• **TASK BRIEF**: Output the lines below as a JSON list of strings, with one string for each line. Skip any blank lines and leave the picture markers out of the list.

◆ ◆ ◆ ◆ ◆

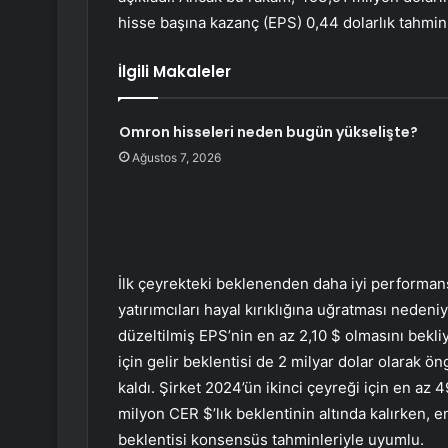
hisse başına kazanç (EPS) 0,44 dolarlık tahmini
İlgili Makaleler
Omron hisseleri neden bugün yükselişte?
Ağustos 7, 2026
İlk çeyrekteki beklenenden daha iyi performans
yatırımcıları hayal kırıklığına uğratması neden
düzeltilmiş EPS’nin en az 2,10 $ olmasını bekliy
için gelir beklentisi de 2 milyar dolar olarak 
kaldı. Şirket 2024’ün ikinci çeyreği için en az
milyon CER $’lık beklentinin altında kalırken, e
beklentisi konsensüs tahminleriyle uyumlu.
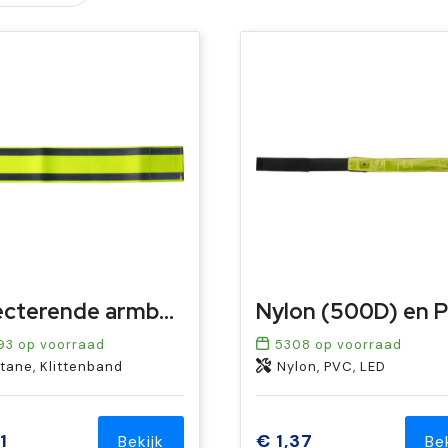
Reflecterende armband Danilo | Elastaan
93
op voorraad
5308
op voorraad
tane, Klittenband
Nylon, PVC, LED
1
€ 1,37
Bekijk
Be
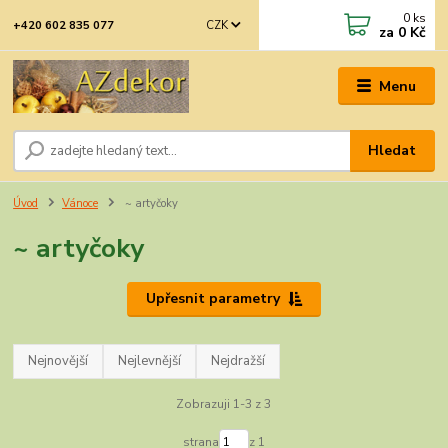
0
ks
CZK
+420 602 835 077
za
0 Kč
Menu
Hledat
Úvod
Vánoce
~ artyčoky
~ artyčoky
Upřesnit parametry
Nejnovější
Nejlevnější
Nejdražší
Zobrazuji 1-3 z 3
strana
z 1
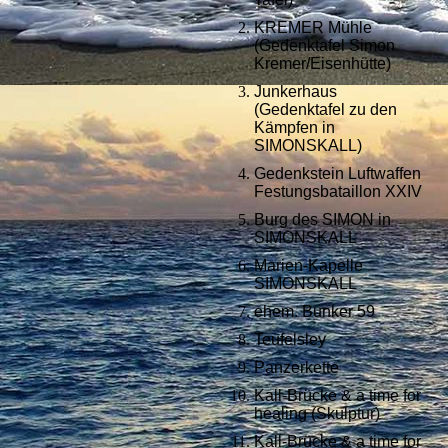
KREMER Mühle
(Gedenktafel Simon
Kremer/Eisenhütte)
Junkerhaus
(Gedenktafel zu den
Kämpfen in
SIMONSKALL)
Gedenkstein Luftwaffen
Festungsbataillon XXIV
Burg des SIMON in
SIMONSKALL
Marien-Kapelle
SIMONSKALL
ehem. Bunker 59
Teufelsley
Panzerkette
Kall-Brücke & a time for
healing (Skulptur)
Kall-Brücke & a time for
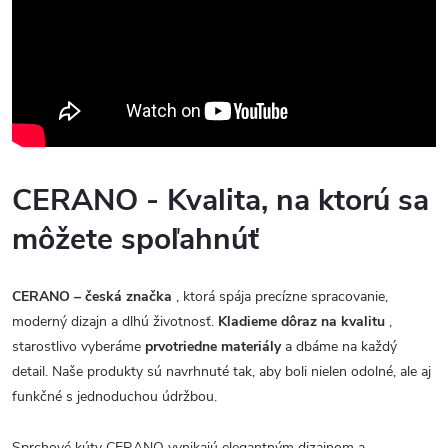
CERANO - Kvalita, na ktorú sa
môžete spoľahnúť
CERANO – česká značka
, ktorá spája precízne spracovanie,
moderný dizajn a dlhú životnosť.
Kladieme dôraz na kvalitu
,
starostlivo vyberáme
prvotriedne materiály
a dbáme na každý
detail. Naše produkty sú navrhnuté tak, aby boli nielen odolné, ale aj
funkčné s jednoduchou údržbou.
Sprchové kúty CERANO vynikajú elegantným dizajnom a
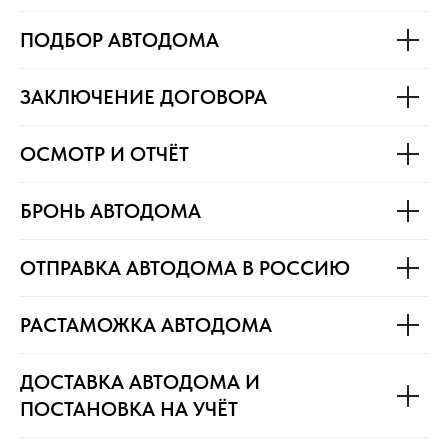
ПОДБОР АВТОДОМА
ЗАКЛЮЧЕНИЕ ДОГОВОРА
ОСМОТР И ОТЧЁТ
БРОНЬ АВТОДОМА
ОТПРАВКА АВТОДОМА В РОССИЮ
РАСТАМОЖКА АВТОДОМА
ДОСТАВКА АВТОДОМА И
ПОСТАНОВКА НА УЧЁТ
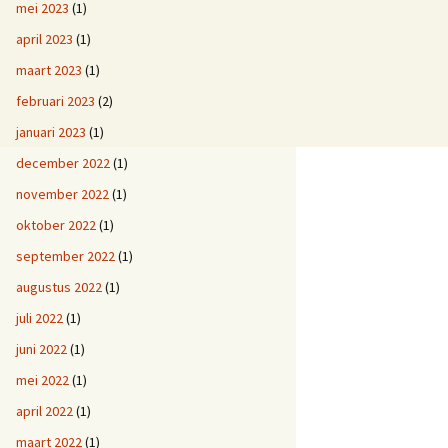
mei 2023
(1)
april 2023
(1)
maart 2023
(1)
februari 2023
(2)
januari 2023
(1)
december 2022
(1)
november 2022
(1)
oktober 2022
(1)
september 2022
(1)
augustus 2022
(1)
juli 2022
(1)
juni 2022
(1)
mei 2022
(1)
april 2022
(1)
maart 2022
(1)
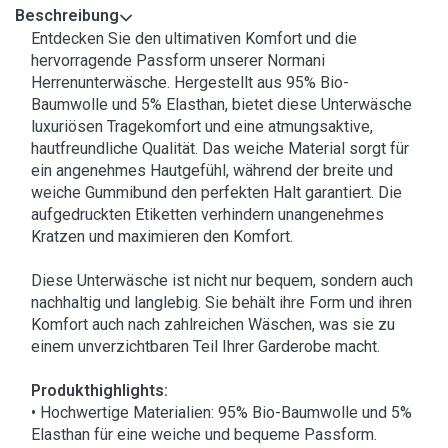
Beschreibung
Entdecken Sie den ultimativen Komfort und die
hervorragende Passform unserer Normani
Herrenunterwäsche. Hergestellt aus 95% Bio-
Baumwolle und 5% Elasthan, bietet diese Unterwäsche
luxuriösen Tragekomfort und eine atmungsaktive,
hautfreundliche Qualität. Das weiche Material sorgt für
ein angenehmes Hautgefühl, während der breite und
weiche Gummibund den perfekten Halt garantiert. Die
aufgedruckten Etiketten verhindern unangenehmes
Kratzen und maximieren den Komfort.
Diese Unterwäsche ist nicht nur bequem, sondern auch
nachhaltig und langlebig. Sie behält ihre Form und ihren
Komfort auch nach zahlreichen Wäschen, was sie zu
einem unverzichtbaren Teil Ihrer Garderobe macht.
Produkthighlights:
• Hochwertige Materialien: 95% Bio-Baumwolle und 5%
Elasthan für eine weiche und bequeme Passform.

◆ ◆ ◆ ◆ ◆

• **REPLY TO THE EXERCISE**:
[
  "hisse başına kazanç (EPS) 0,44 dolarlık tahmini",
  "İlgili Makaleler",
  "Omron hisseleri neden bugün yükselişte?",
  "Ağustos 7, 2026",
  "İlk çeyrekteki beklenenden daha iyi performans",
  "yatırımcıları hayal kırıklığına uğratması neden",
  "düzeltilmiş EPS’nin en az 2,10 $ olmasını bekliy",
  "için gelir beklentisi de 2 milyar dolar olarak ",
  "kaldı. Şirket 2024’ün ikinci çeyreği için en az",
  "milyon CER $’lık beklentinin altında kalırken, e",
  "beklentisi konsensüs tahminleriyle uyumlu.",
  "Reflecterende armband Danilo | Elastaan",
  "93",
  "op voorraad",
  "5308",
  "op voorraad",
  "tane, Klittenband",
  "Nylon, PVC, LED",
  "1",
  "€ 1,37",
  "Bekijk",
  "Be",
  "0",
  "ks",
  "CZK",
  "+420 602 835 077",
  "za",
  "0 Kč",
  "Menu",
  "Hledat",
  "Úvod",
  "Vánoce",
  "~ artyčoky",
  "~ artyčoky",
  "Upřesnit parametry",
  "Nejnovější",
  "Nejlevnější",
  "Nejdražší",
  "Zobrazuji 1-3 z 3",
  "strana",
  "z 1",
  "KREMER Mühle",
  "(Gedenktafel Simon",
  "Kremer/Eisenhütte)",
  "Junkerhaus",
  "(Gedenktafel zu den",
  "Kämpfen in",
  "SIMONSKALL)",
  "Gedenkstein Luftwaffen",
  "Festungsbataillon XXIV",
  "Burg des SIMON in",
  "SIMONSKALL",
  "Marien-Kapelle",
  "SIMONSKALL",
  "ehem. Bunker 59",
  "Teufelsley",
  "Panzerkette",
  "Kall-Brücke & a time for",
  "healing (Skulptur)",
  "Kall-Brücke & a time for",
  "CERANO - Kvalita, na ktorú sa",
  "môžete spoľahnúť",
  "CERANO – česká značka",
  ", ktorá spája precízne spracovanie,",
  "moderný dizajn a dlhú životnosť.",
  "Kladieme dôraz na kvalitu",
  ",",
  "starostlivo vyberáme",
  "prvotriedne materiály",
  "a dbáme na každý",
  "detail. Naše produkty sú navrhnuté tak, aby boli nielen odolné, ale aj",
  "funkčné s jednoduchou údržbou.",
  "Sprchové kúty CERANO vynikajú elegantným dizajnom a",
  "ПОДБОР АВТОДОМА",
  "ЗАКЛЮЧЕНИЕ ДОГОВОРА",
  "ОСМОТР И ОТЧЁТ",
  "БРОНЬ АВТОДОМА",
  "ОТПРАВКА АВТОДОМА В РОССИЮ",
  "РАСТАМОЖКА АВТОДОМА",
  "ДОСТАВКА АВТОДОМА И",
  "ПОСТАНОВКА НА УЧЁТ",
  "mei 2023",
  "(1)",
  "april 2023",
  "(1)",
  "maart 2023",
  "(1)",
  "februari 2023",
  "(2)",
  "januari 2023",
  "(1)",
  "december 2022",
  "(1)",
  "november 2022",
  "(1)",
  "oktober 2022",
  "(1)",
  "september 2022",
  "(1)",
  "augustus 2022",
  "(1)",
  "juli 2022",
  "(1)",
  "juni 2022",
  "(1)",
  "mei 2022",
  "(1)",
  "april 2022",
  "(1)",
  "maart 2022",
  "(1)",
  "Beschreibung",
  "Entdecken Sie den ultimativen Komfort und die",
  "hervorragende Passform unserer Normani",
  "Herrenunterwäsche. Hergestellt aus 95% Bio-",
  "Baumwolle und 5% Elasthan, bietet diese Unterwäsche",
  "luxuriösen Tragekomfort und eine atmungsaktive,",
  "hautfreundliche Qualität. Das weiche Material sorgt für",
  "ein angenehmes Hautgefühl, während der breite und",
  "weiche Gummibund den perfekten Halt garantiert. Die",
  "aufgedruckten Etiketten verhindern unangenehmes",
  "Kratzen und maximieren den Komfort.",
  "Diese Unterwäsche ist nicht nur bequem, sondern auch",
  "nachhaltig und langlebig. Sie behält ihre Form und ihren",
  "Komfort auch nach zahlreichen Wäschen, was sie zu",
  "einem unverzichtbaren Teil Ihrer Garderobe macht.",
  "Produkthighlights:",
  "• Hochwertige Materialien: 95% Bio-Baumwolle und 5%",
  "Elasthan für eine weiche und bequeme Passform."
]